RECORDS SUPPLIED:
--------------------------------------------------
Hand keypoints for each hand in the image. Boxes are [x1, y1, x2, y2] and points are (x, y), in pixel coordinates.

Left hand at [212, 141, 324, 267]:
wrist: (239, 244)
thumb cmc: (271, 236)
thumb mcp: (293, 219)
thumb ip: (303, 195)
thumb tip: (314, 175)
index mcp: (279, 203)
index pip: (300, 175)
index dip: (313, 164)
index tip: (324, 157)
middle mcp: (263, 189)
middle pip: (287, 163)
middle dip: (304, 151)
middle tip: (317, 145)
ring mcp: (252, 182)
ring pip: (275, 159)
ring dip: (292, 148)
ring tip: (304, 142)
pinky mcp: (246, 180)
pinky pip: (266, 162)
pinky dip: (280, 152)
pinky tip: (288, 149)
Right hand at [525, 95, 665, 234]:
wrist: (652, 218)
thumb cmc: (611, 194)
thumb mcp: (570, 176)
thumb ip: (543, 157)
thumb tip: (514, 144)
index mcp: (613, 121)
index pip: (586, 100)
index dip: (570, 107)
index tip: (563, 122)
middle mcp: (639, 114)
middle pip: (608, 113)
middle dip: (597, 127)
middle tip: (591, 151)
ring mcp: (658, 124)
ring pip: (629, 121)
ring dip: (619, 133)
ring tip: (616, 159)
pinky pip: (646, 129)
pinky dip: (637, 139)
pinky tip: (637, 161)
--------------------------------------------------
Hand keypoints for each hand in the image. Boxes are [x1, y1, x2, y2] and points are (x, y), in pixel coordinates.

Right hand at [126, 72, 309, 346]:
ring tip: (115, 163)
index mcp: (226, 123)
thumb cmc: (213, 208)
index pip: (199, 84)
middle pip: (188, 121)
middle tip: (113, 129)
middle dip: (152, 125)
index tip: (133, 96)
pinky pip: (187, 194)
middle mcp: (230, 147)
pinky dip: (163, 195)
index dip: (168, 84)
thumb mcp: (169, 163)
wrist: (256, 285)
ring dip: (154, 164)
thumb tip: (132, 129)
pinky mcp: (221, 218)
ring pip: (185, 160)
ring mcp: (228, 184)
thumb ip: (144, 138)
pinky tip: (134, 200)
--------------------------------------------------
WHAT YOU NEED TO DO: If a line in the records above contains the string "hand", copy that line out.

RESULT FOR THIS TASK:
Hand keypoints for each hand in the image. Boxes are [x1, y1, x2, y2] and points are (x, y), in pixel coordinates.
Left hand at [212, 141, 324, 267]:
Right hand at [525, 95, 665, 234]:
Hand keypoints for each hand in the image. Boxes are [x1, y1, x2, y2] and points are (x, y), in pixel coordinates.
Right hand at [126, 72, 309, 346]:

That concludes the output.